Affirmons-le
tout de suite : Iron Pourpre
fait partie de ces disques difficiles mais qui ne vous lâchent pas. Soit on
rejette immédiatement cette musique magmatique, intense, viscérale et
exigeante, soit on se fait attraper et on rentre complètement dedans pour ne
plus en sortir. Avec A SHAPE c’est donc du tout ou rien.

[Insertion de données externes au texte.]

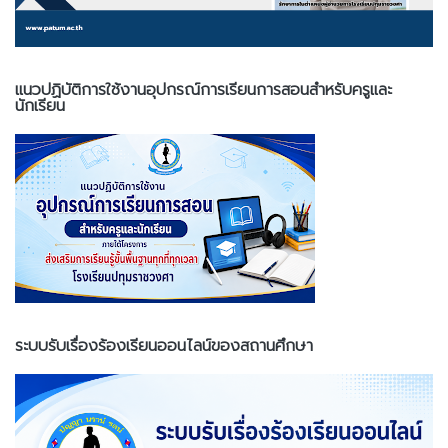
แนวปฏิบัติการใช้งานอุปกรณ์การเรียนการสอนสำหรับครูและ
นักเรียน
ระบบรับเรื่องร้องเรียนออนไลน์ของสถานศึกษา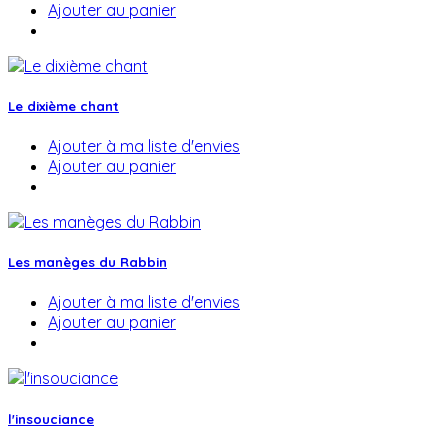
Ajouter au panier
Le dixième chant
Ajouter à ma liste d'envies
Ajouter au panier
Les manèges du Rabbin
Ajouter à ma liste d'envies
Ajouter au panier
l'insouciance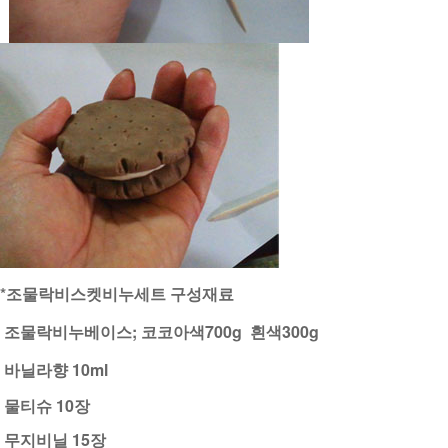
*조물락비스켓비누세트 구성재료
조물락비누베이스; 코코아색700g 흰색300g
바닐라향 10ml
물티슈 10장
무지비닐 15장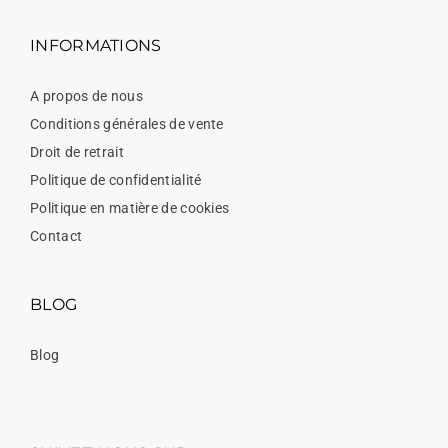
INFORMATIONS
A propos de nous
Conditions générales de vente
Droit de retrait
Politique de confidentialité
Politique en matière de cookies
Contact
BLOG
Blog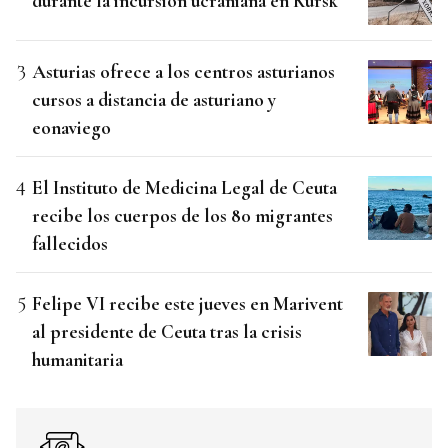
durante la incursión ucraniana en Kursk
Asturias ofrece a los centros asturianos
cursos a distancia de asturiano y
eonaviego
El Instituto de Medicina Legal de Ceuta
recibe los cuerpos de los 80 migrantes
fallecidos
Felipe VI recibe este jueves en Marivent
al presidente de Ceuta tras la crisis
humanitaria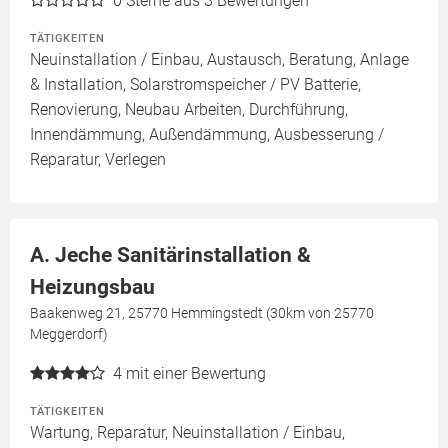
0
Sterne aus 3 Bewertungen
TÄTIGKEITEN
Neuinstallation / Einbau, Austausch, Beratung, Anlage
& Installation, Solarstromspeicher / PV Batterie,
Renovierung, Neubau Arbeiten, Durchführung,
Innendämmung, Außendämmung, Ausbesserung /
Reparatur, Verlegen
A. Jeche Sanitärinstallation &
Heizungsbau
Baakenweg 21, 25770 Hemmingstedt (30km von 25770
Meggerdorf)
4
mit einer Bewertung
TÄTIGKEITEN
Wartung, Reparatur, Neuinstallation / Einbau,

Et plus de trois ans après un Inlands
captivant bien qu’un chouïa trop désordonné, le groupe est enfin de retour. Et
quel retour !
Fondamentalement
la musique d’A Shape n’a pas énormément
changé, ses façons de faire non plus. On remarquera juste qu’Iron Pourpre a été enregistré avec un
seul guitariste (je crois qu’Emmanuel Bœuf d’Echoplain, Emboe et Sons Of Frida
a en fait quitté le groupe peu de temps après l’enregistrement d’Inlands), qu’Anthony Serina a remplacé Tanguy
Delaire derrière la batterie tandis que Philippe Thiphaine d’Heliogabale fait
une apparition et que Quentin Rollet (Prohibition, Melmac, Red,
etc.) est invité sur près de la moitié des titres, ceux de la face B du disque.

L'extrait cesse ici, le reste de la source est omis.